╭─ SELECTION

|
|
An angry directive that largely fell on deaf ears during its heyday, the phrase “Listen, Whitey!” projects a fair amount of humor today, especially when one considers how effectively the musical end of the spectrum accomplished the same goal often with invective intact. This relative disparity between speech and music is one of the guiding themes of a Light in the Attic’s collection covering a cross-section of afro-centric and civil rights-minded anthems. Compiler Pat Thomas breaks with convention, avoiding a predictably narrow focus of soul and funk cuts and opting instead for a more expansive purview that encompasses spoken word, folk, rock, and other genres in the mix.
The disc, an aural companion to Thomas’ recent tome of the same title, opens strong with an extremely rare two-part rap from the Shahid Quintet that combines cool jazz backing with a clever and comparatively even-handed treatise on black power dynamics only to be revealed at its close as a radio-ready recruiting ad for a mosque. The Watts Poets’ “Dem Niggers Ain’t Playing” covers similar thematic ground but artfully mixes caricature and conviction through its round-robin of recitations. An excerpt from Dick Gregory’s stand-up bit “Black Power” runs down the roots of inequality through color-specific semantics. Kain’s “I Ain’t Black” tries for a similar territory by combining bombastic freak rock with a shambolic repetition of the title phrase as self-reflexive mantra, but wears out its welcome well before its six-odd minutes expire.
Bob Dylan is present, both on the compilation cover (cradled in the hands of a shirtless Huey P. Newton) and in the rotation with his acoustic ode to fallen Panther George Jackson that, lyrics aside, sounds pretty much like every other dedicatory piece in his repertoire of the time. John & Yoko, in full-bloom hippie mode, pay colorful homage to Angela Davis. Roy Harper puts a British folk rock spin on the historical legacy of white supremacy. In each of these cases, the songwriters demonstrate just how well the messages of empowerment were at bridging racial and musical boundaries.

╰─
╭─ DATASET

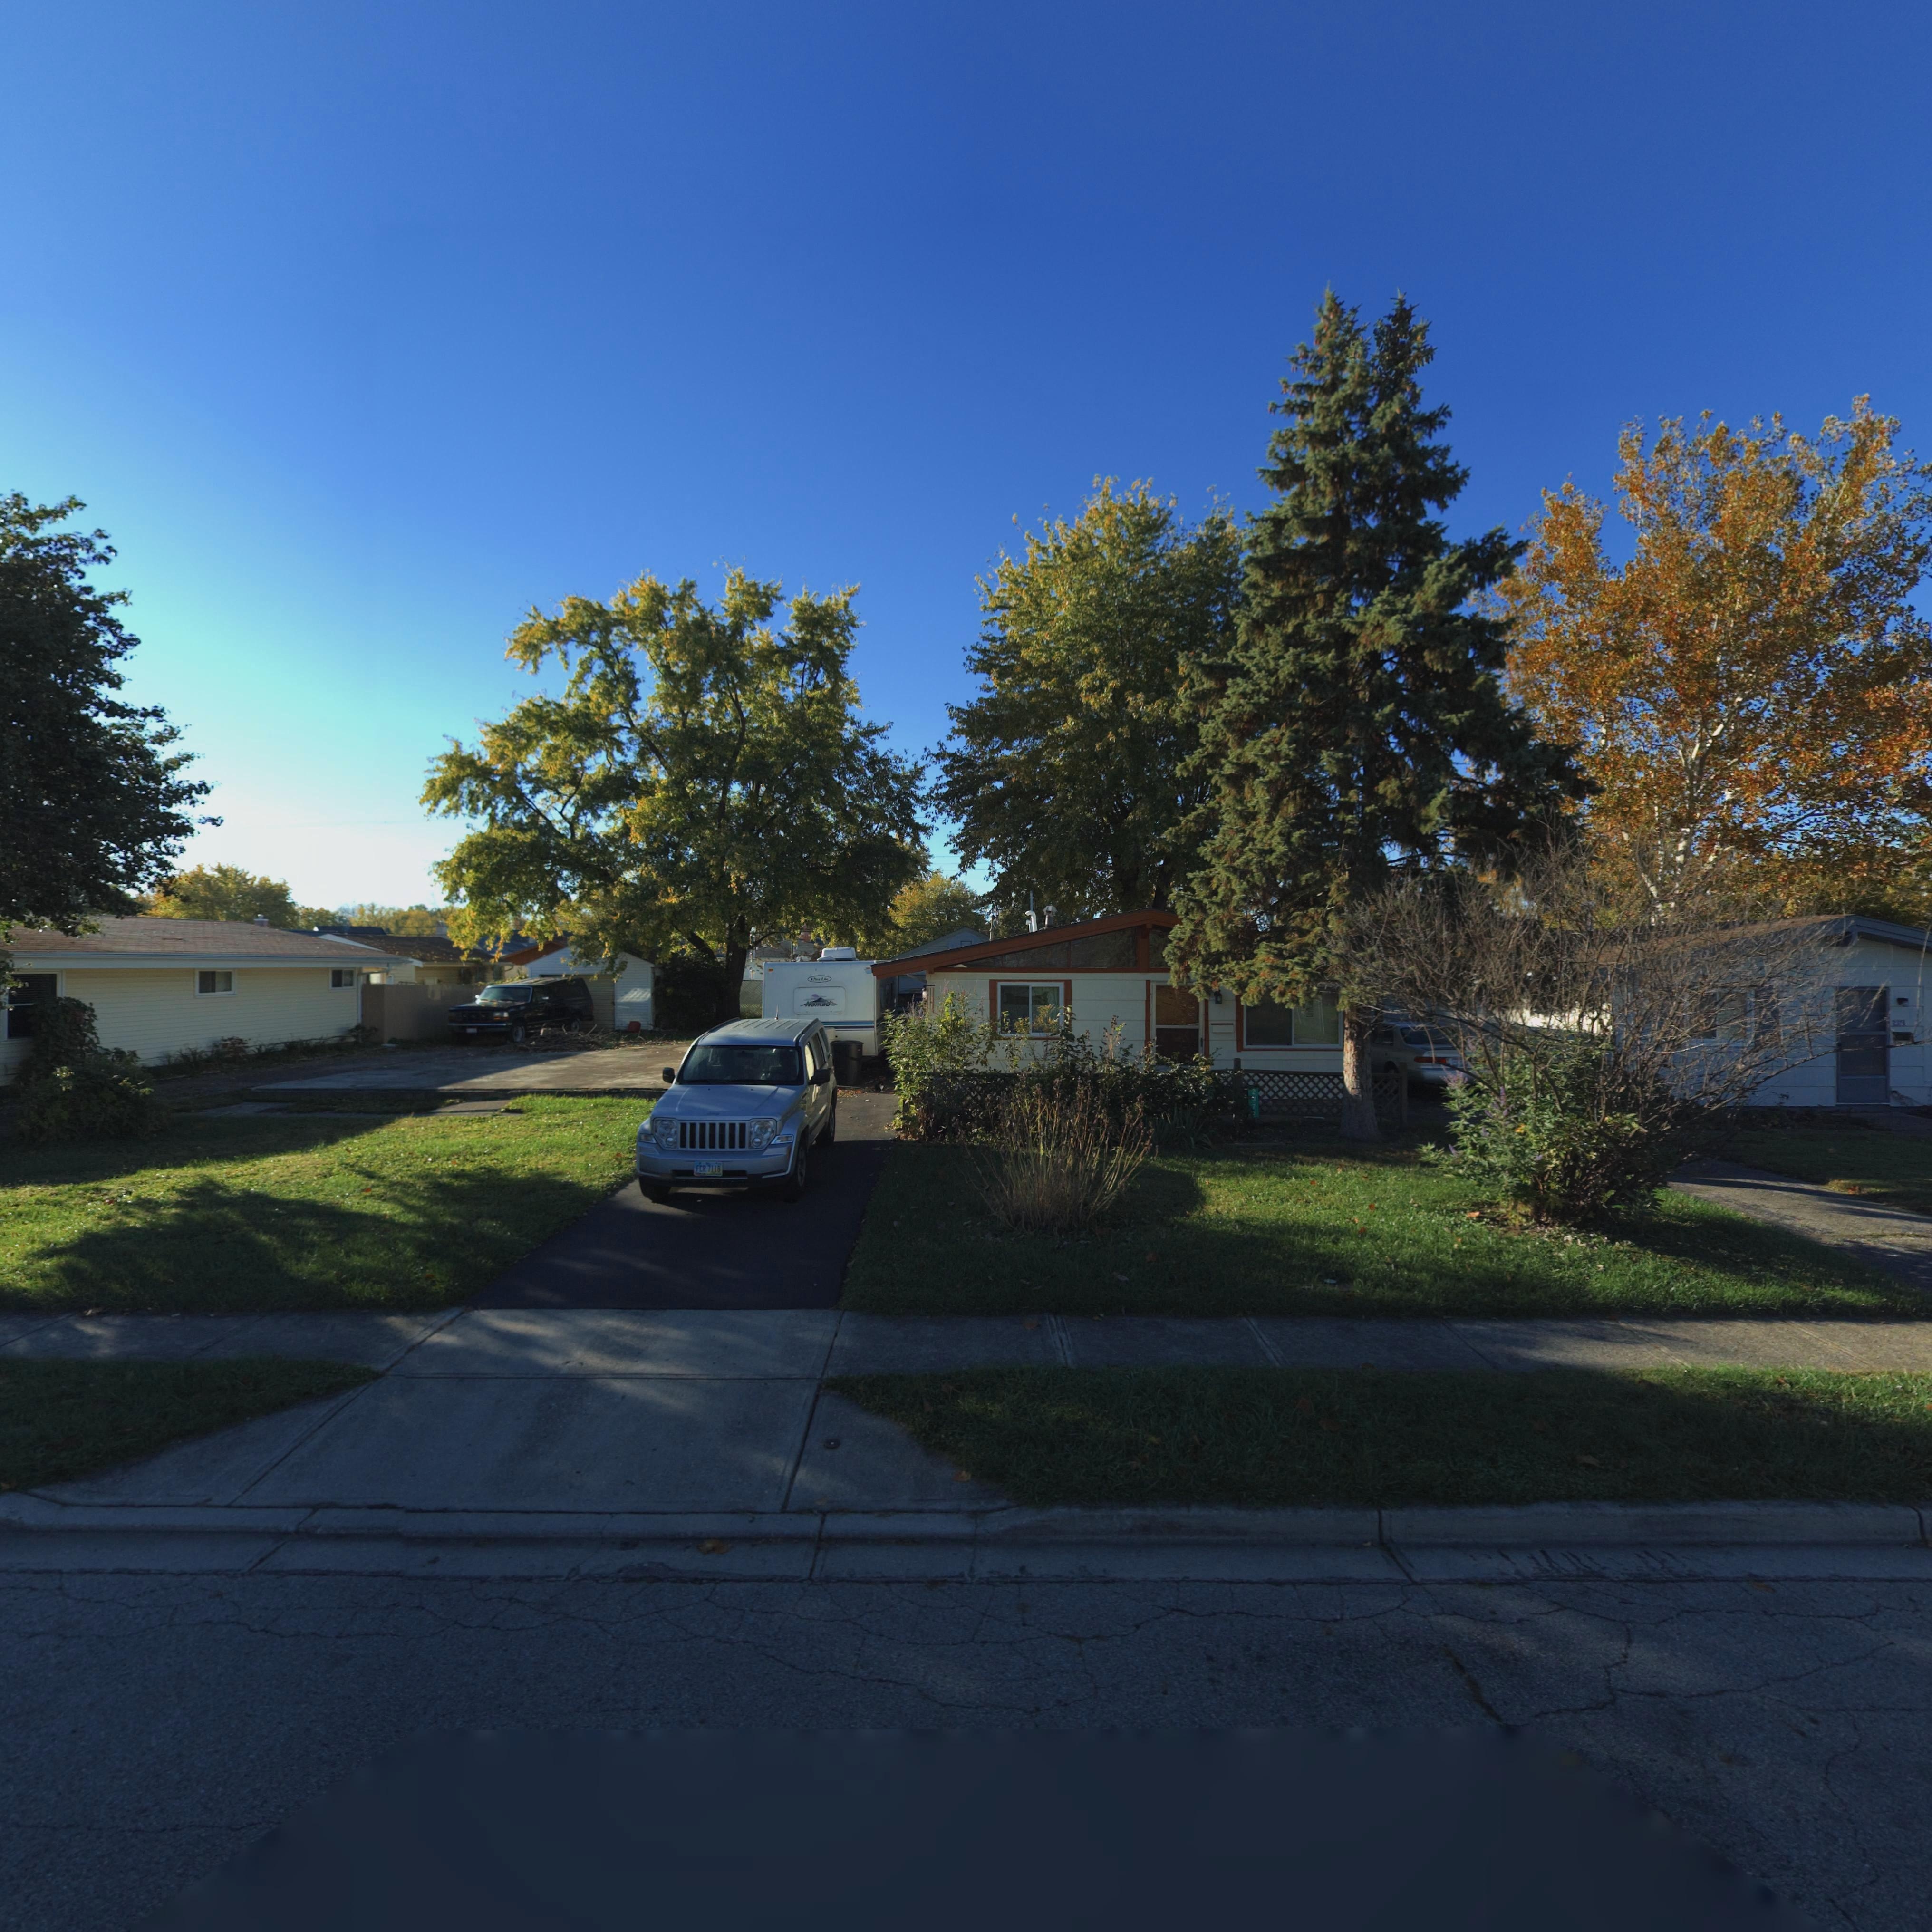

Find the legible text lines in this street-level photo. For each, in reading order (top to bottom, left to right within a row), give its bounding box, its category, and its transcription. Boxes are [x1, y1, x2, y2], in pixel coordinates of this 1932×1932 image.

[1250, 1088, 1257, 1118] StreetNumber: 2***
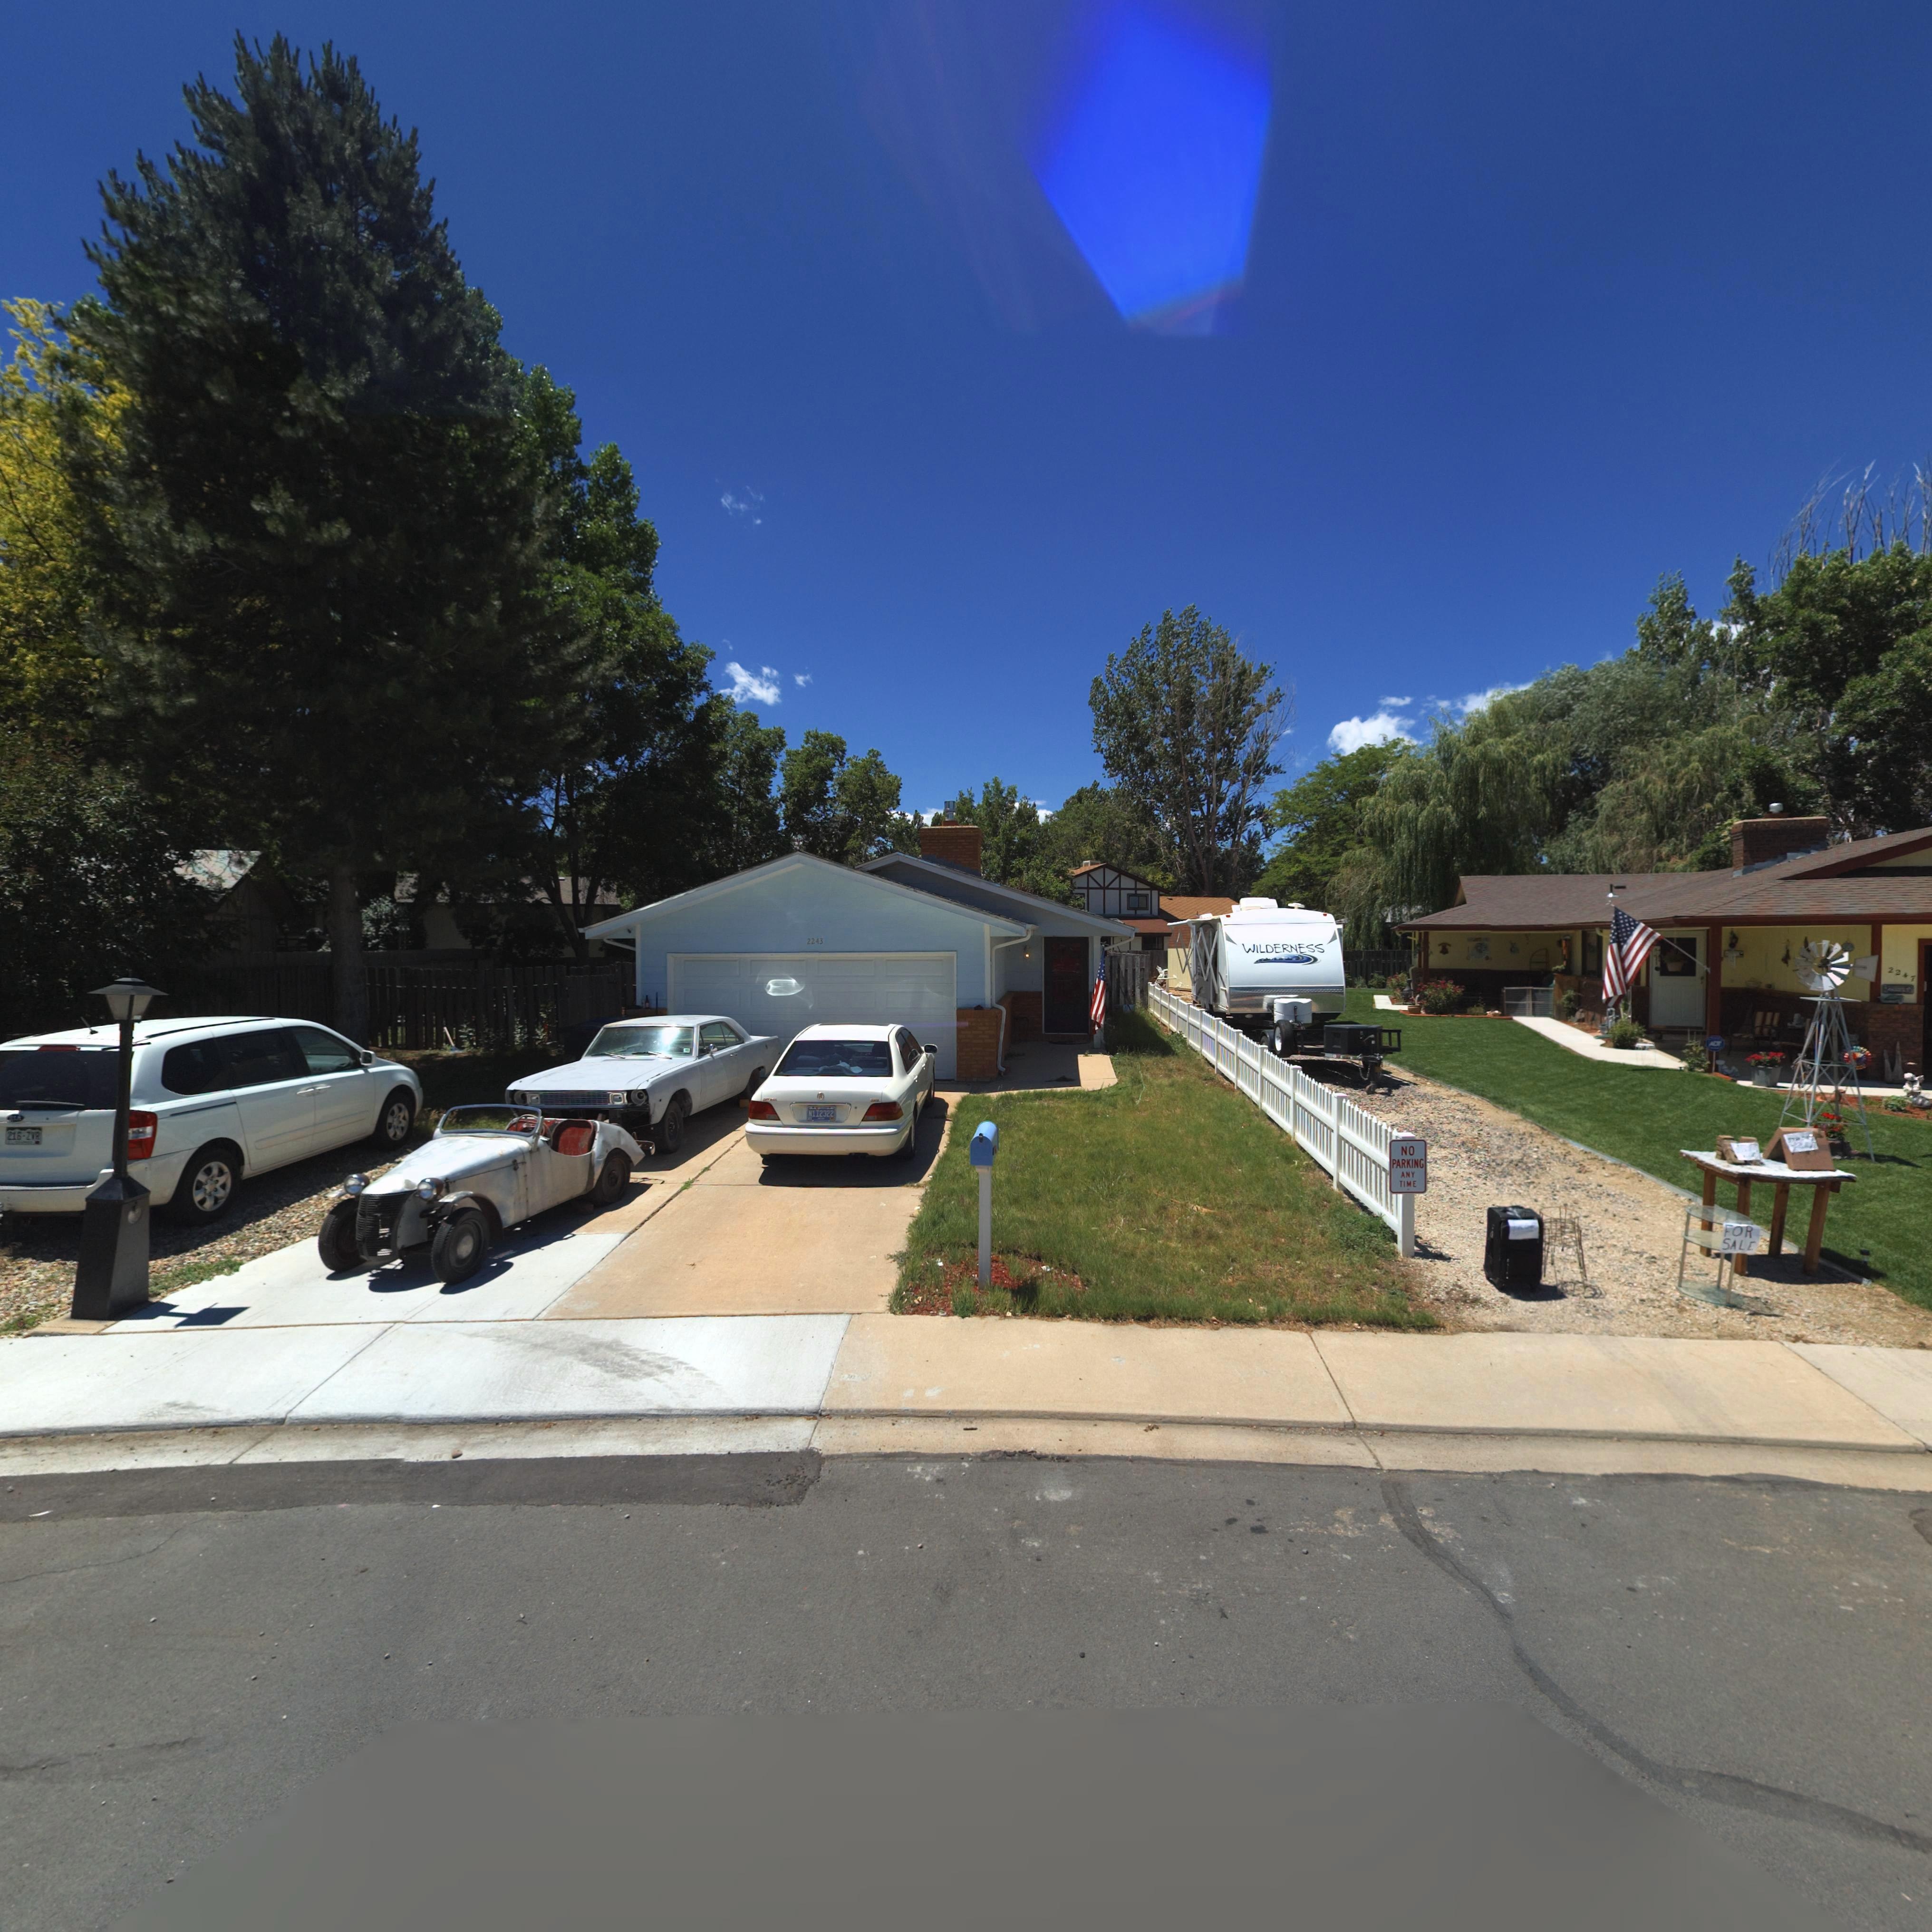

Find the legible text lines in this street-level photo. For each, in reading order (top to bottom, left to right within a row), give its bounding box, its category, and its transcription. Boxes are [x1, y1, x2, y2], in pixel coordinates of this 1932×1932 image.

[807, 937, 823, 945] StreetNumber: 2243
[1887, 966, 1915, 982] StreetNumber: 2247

╰─

WHAT TO DO
1. According to the review, who compiled the collection?
2. Decide whether each statement agrees with the review, and quote the words that decide it: (a) Kain's "I Ain't Black" runs about six minutes. (b) Bob Dylan's contribution is a tribute to Angela Davis. (c) The collection keeps a narrow focus on soul and funk.

TASK-BY-TASK RESULTS
1. Pat Thomas compiled the collection.

2.
(a) Yes: "wears out its welcome well before its six-odd minutes expire."
(b) No: "his acoustic ode to fallen Panther George Jackson."
(c) No: "avoiding a predictably narrow focus of soul and funk cuts."